- WRITTEN REQUEST
Rewrite the records from the line with "collection date: 1931-07-27/1931-07-31" to the line with "country: Honduras", replacing "collection date" with "date of collection" and changing nothing else. Leave out the pictures.

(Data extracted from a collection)
----------

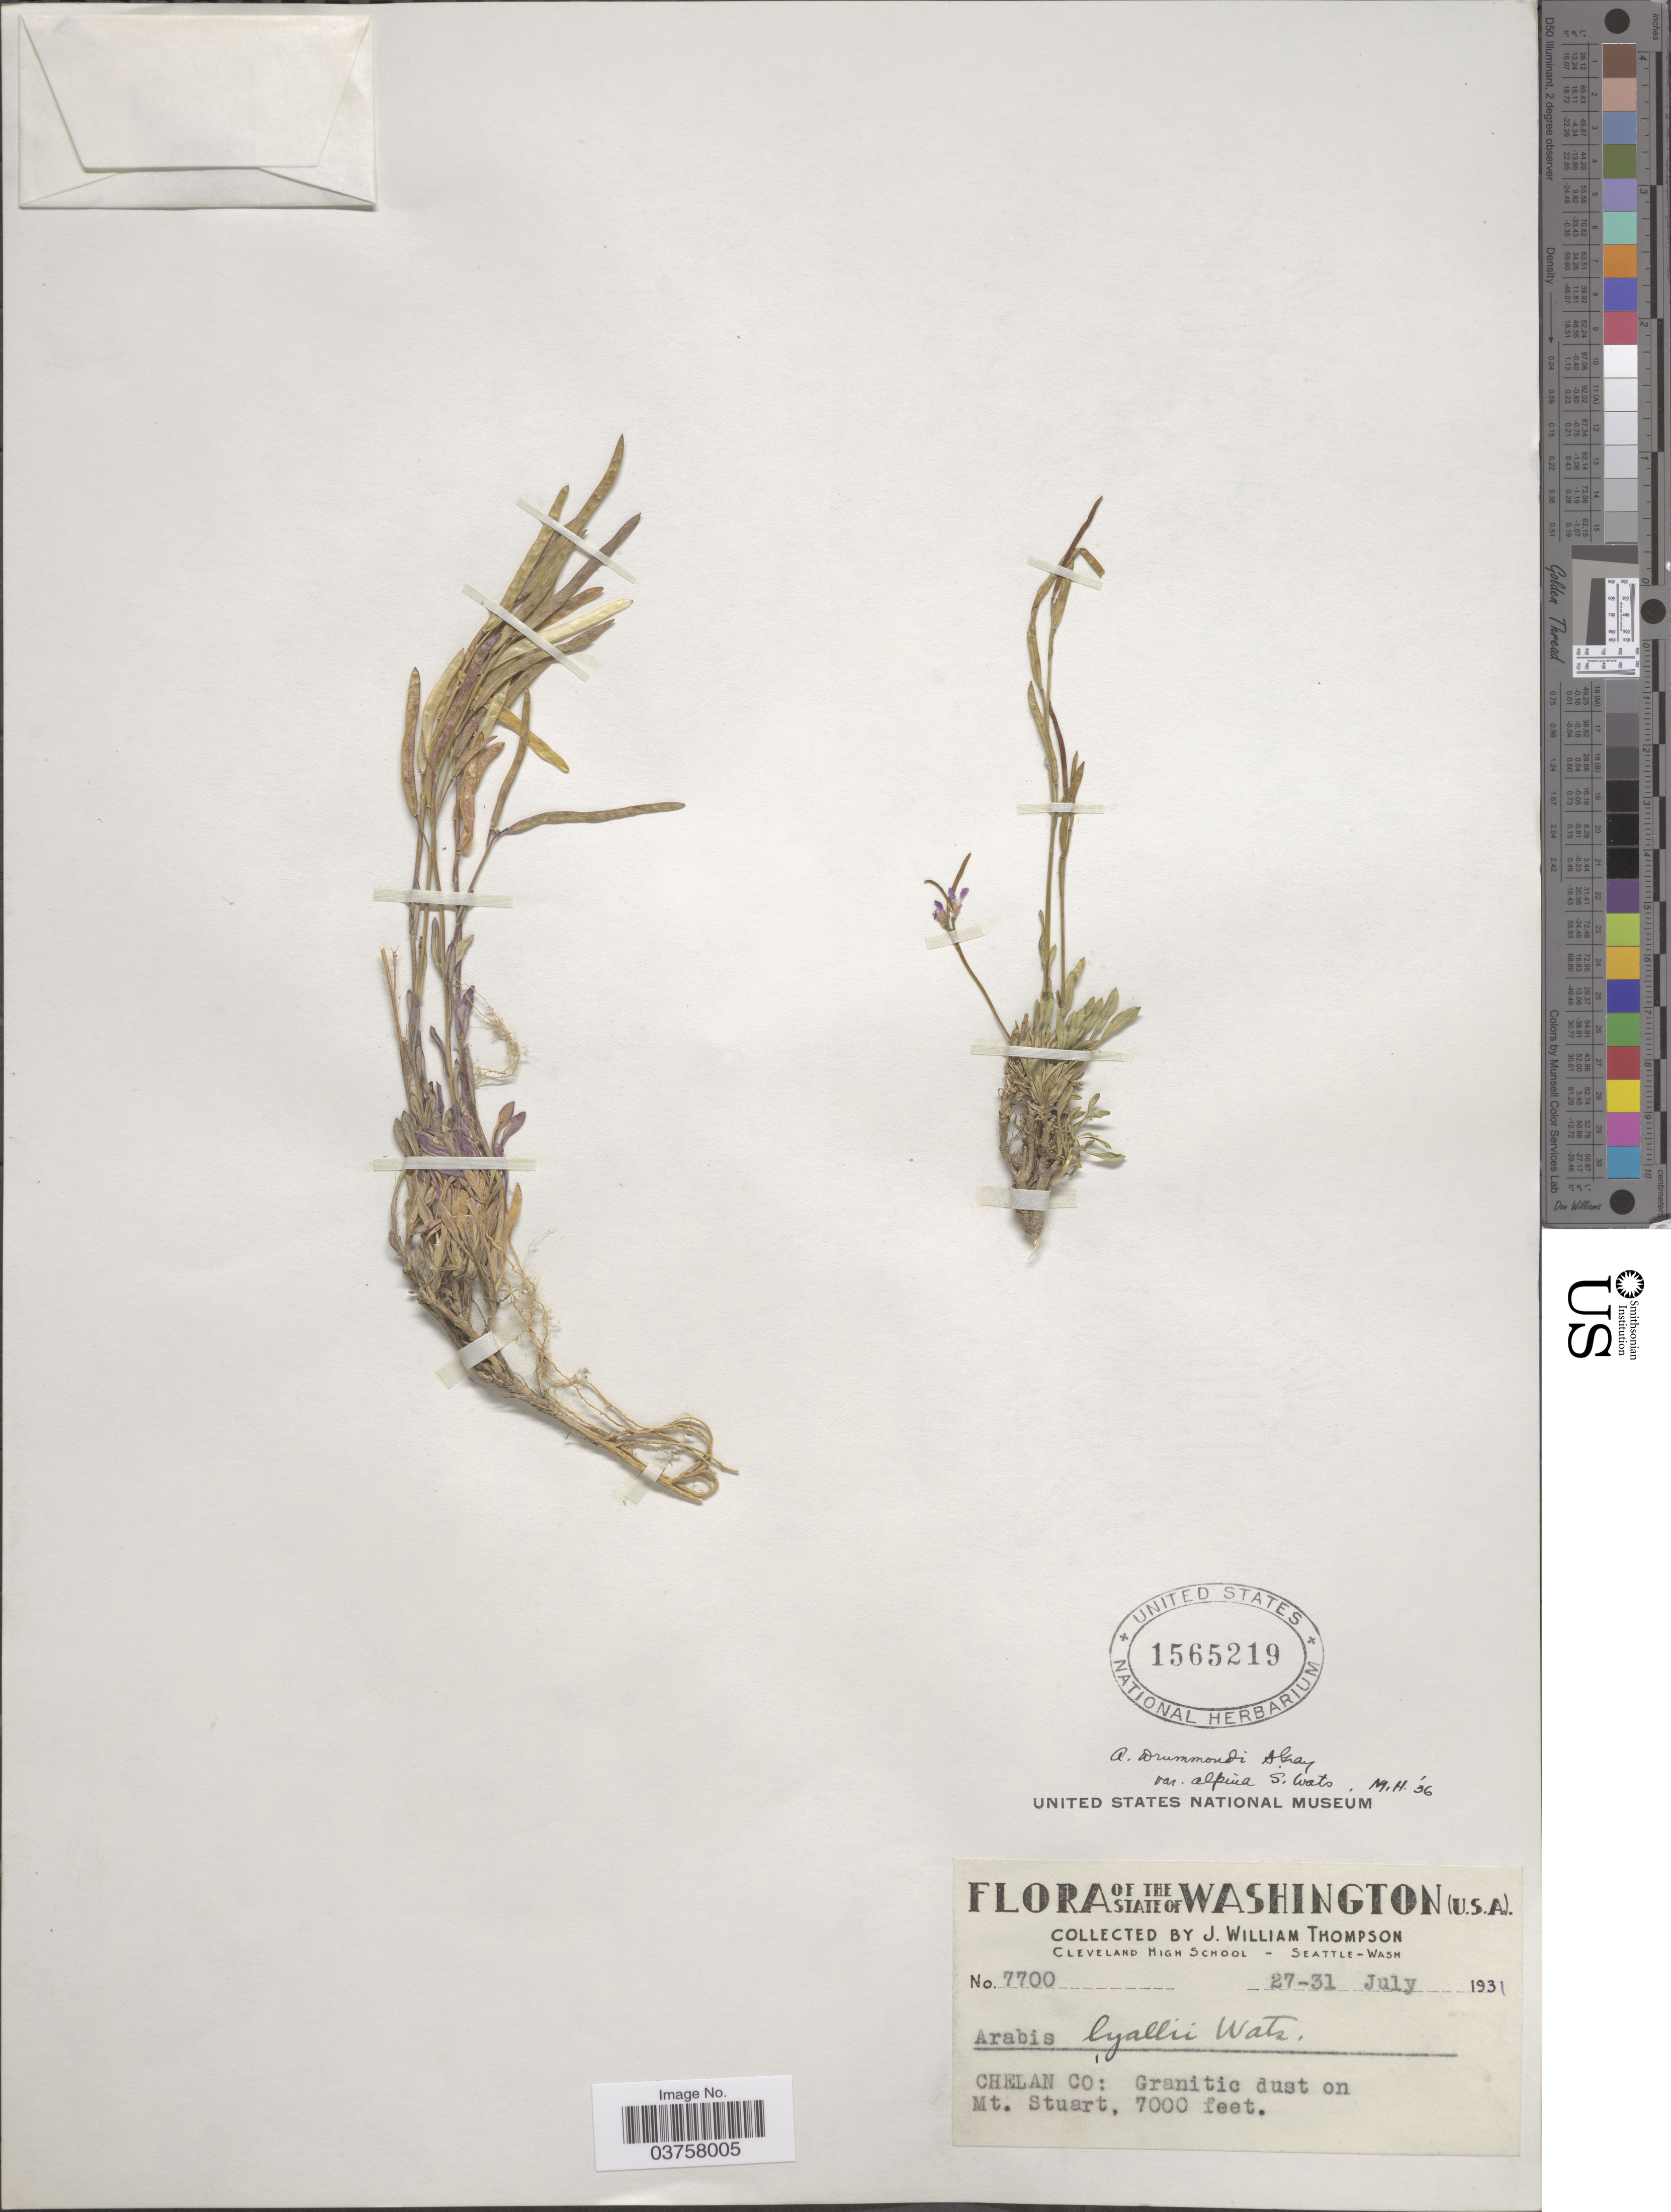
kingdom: Plantae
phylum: Tracheophyta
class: Magnoliopsida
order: Brassicales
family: Brassicaceae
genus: Arabis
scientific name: Arabis lyallii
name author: S. Watson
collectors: J. W. Thompson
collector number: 7700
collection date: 1931-07-27/1931-07-31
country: United States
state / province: Washington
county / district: Chelan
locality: Chelan Co: Granitic dust on Mt. Stuart.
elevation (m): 2134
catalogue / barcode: US 1565219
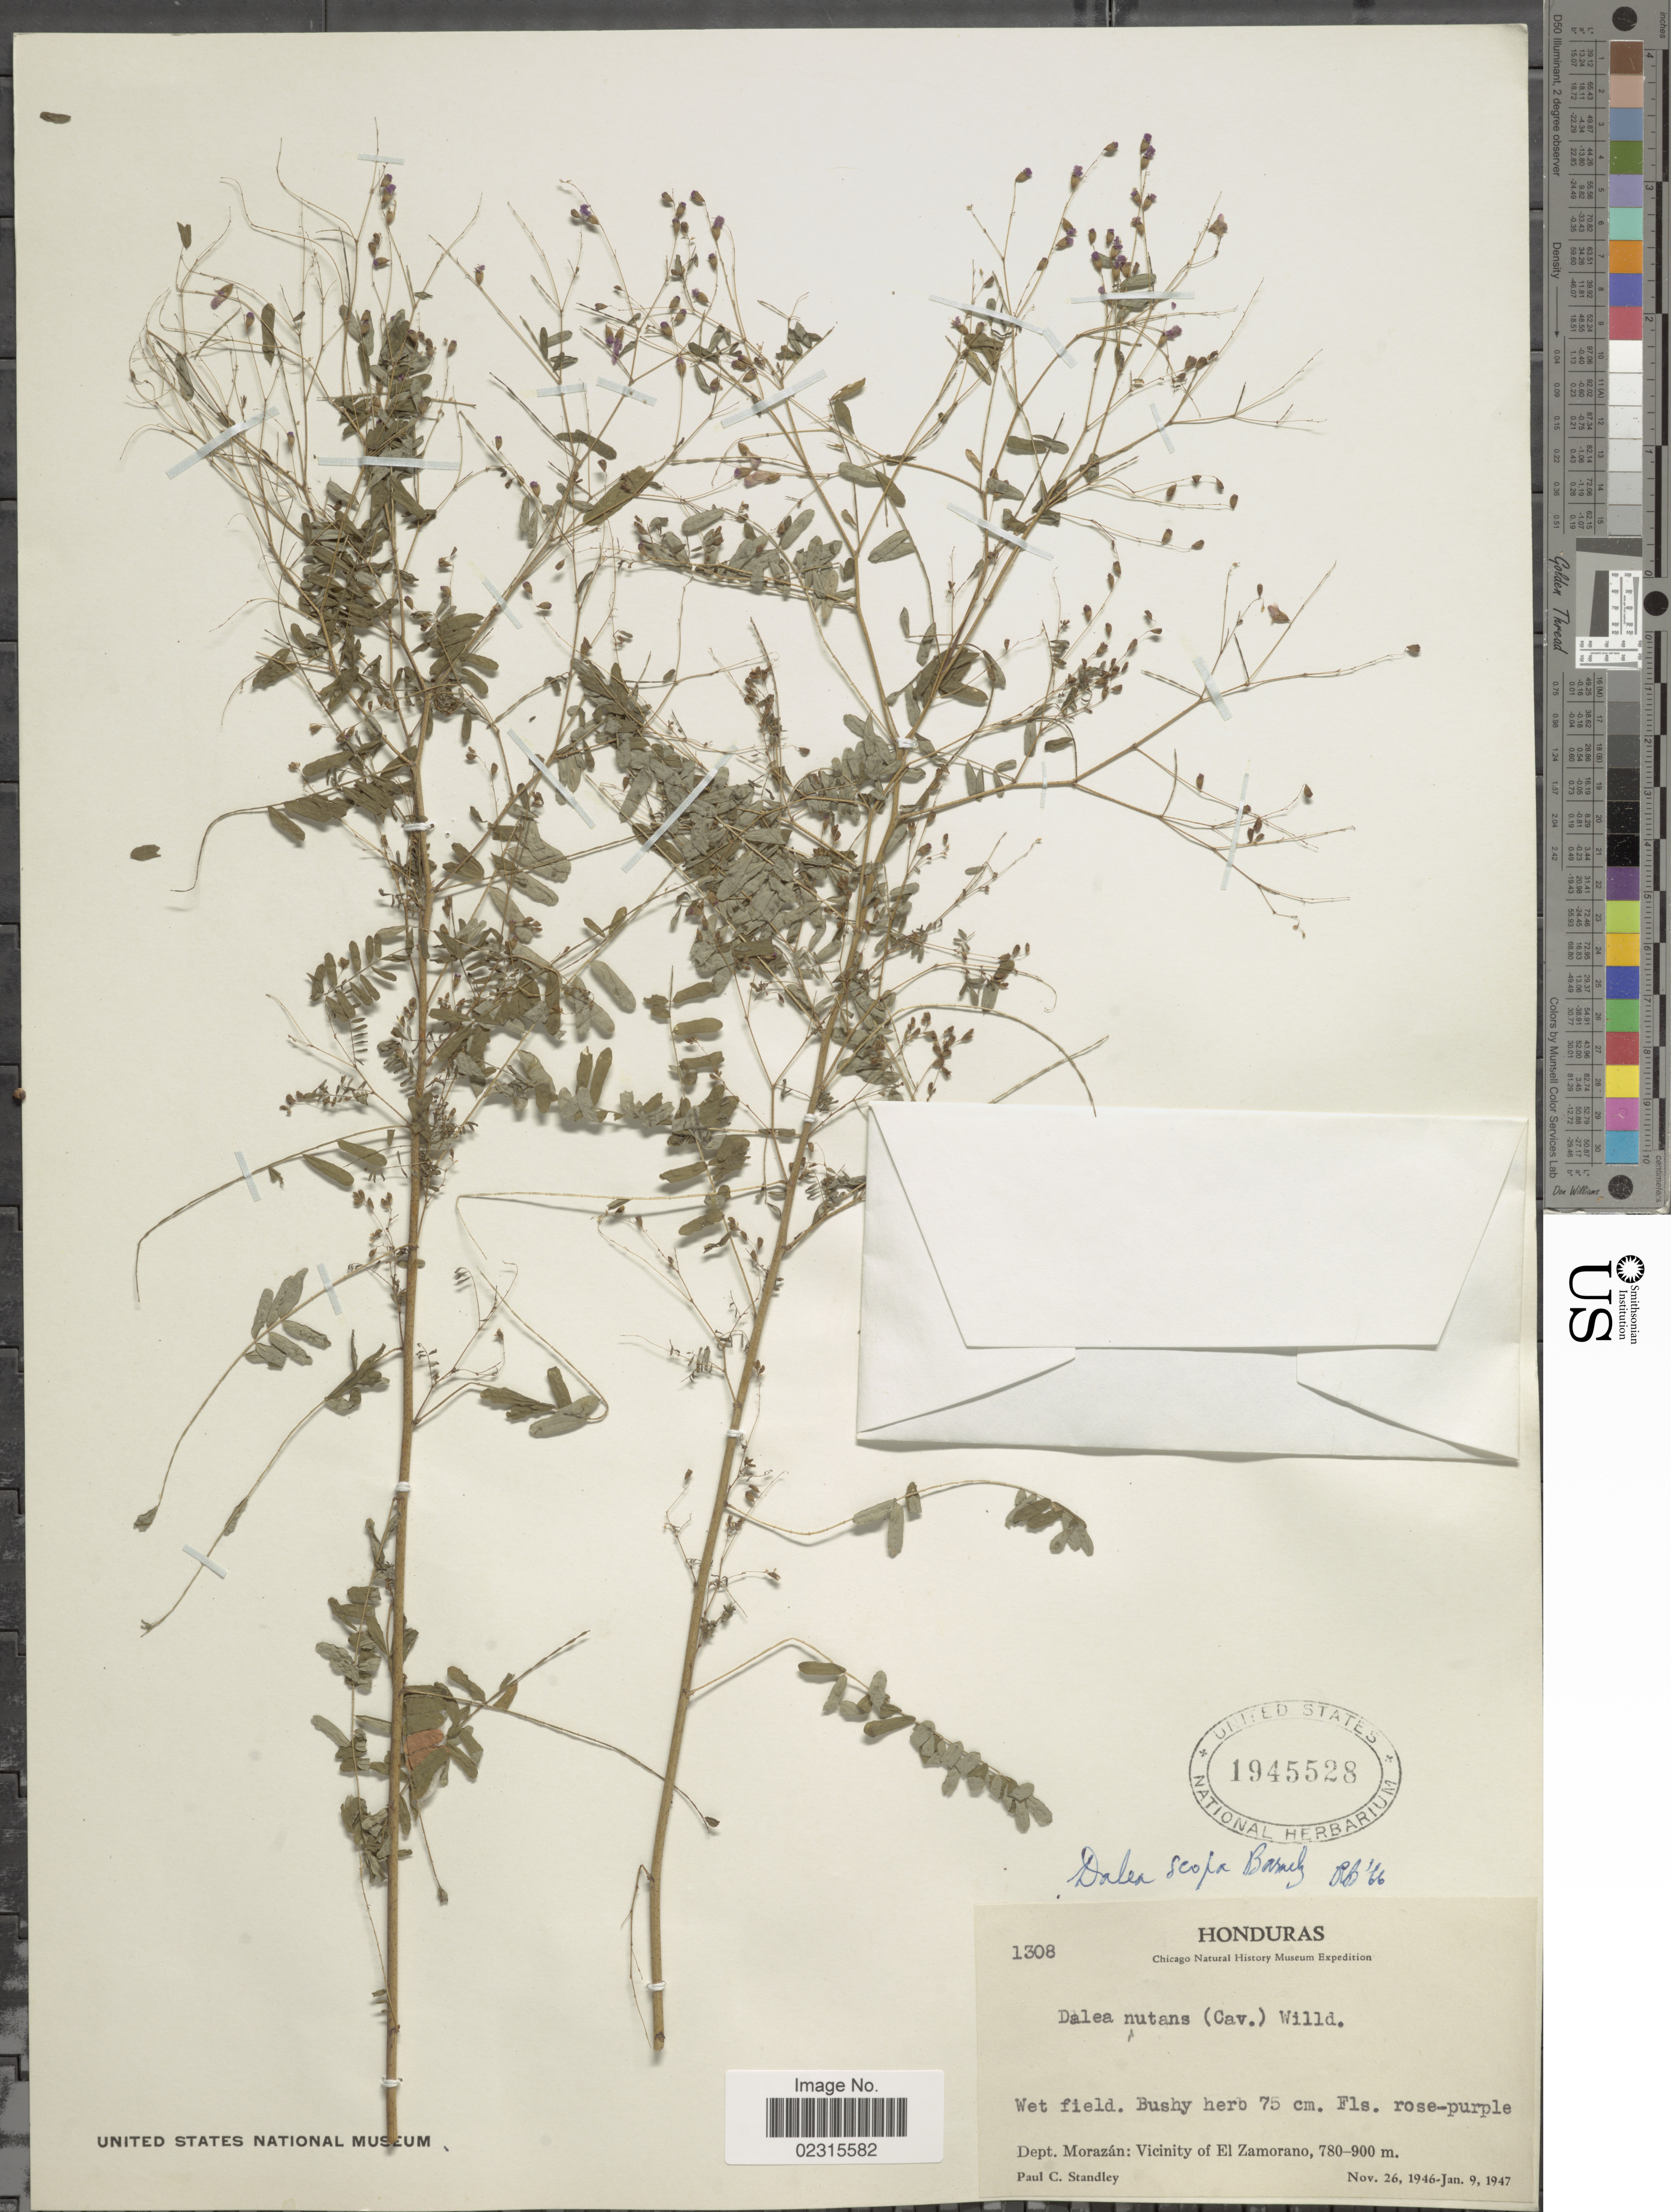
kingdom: Plantae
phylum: Tracheophyta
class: Magnoliopsida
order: Fabales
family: Fabaceae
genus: Marina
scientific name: Marina scopa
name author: Barneby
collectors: P. C. Standley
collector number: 1308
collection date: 1946-11-26/1947-01-09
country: Honduras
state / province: Fco. Morazán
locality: Dept. Morazan: Vicinity of El Zamorano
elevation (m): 780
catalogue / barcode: US 1945528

----------

- TASK ANSWER
date of collection: 1931-07-27/1931-07-31
country: United States
state / province: Washington
county / district: Chelan
locality: Chelan Co: Granitic dust on Mt. Stuart.
elevation (m): 2134
catalogue / barcode: US 1565219
kingdom: Plantae
phylum: Tracheophyta
class: Magnoliopsida
order: Fabales
family: Fabaceae
genus: Marina
scientific name: Marina scopa
name author: Barneby
collectors: P. C. Standley
collector number: 1308
date of collection: 1946-11-26/1947-01-09
country: Honduras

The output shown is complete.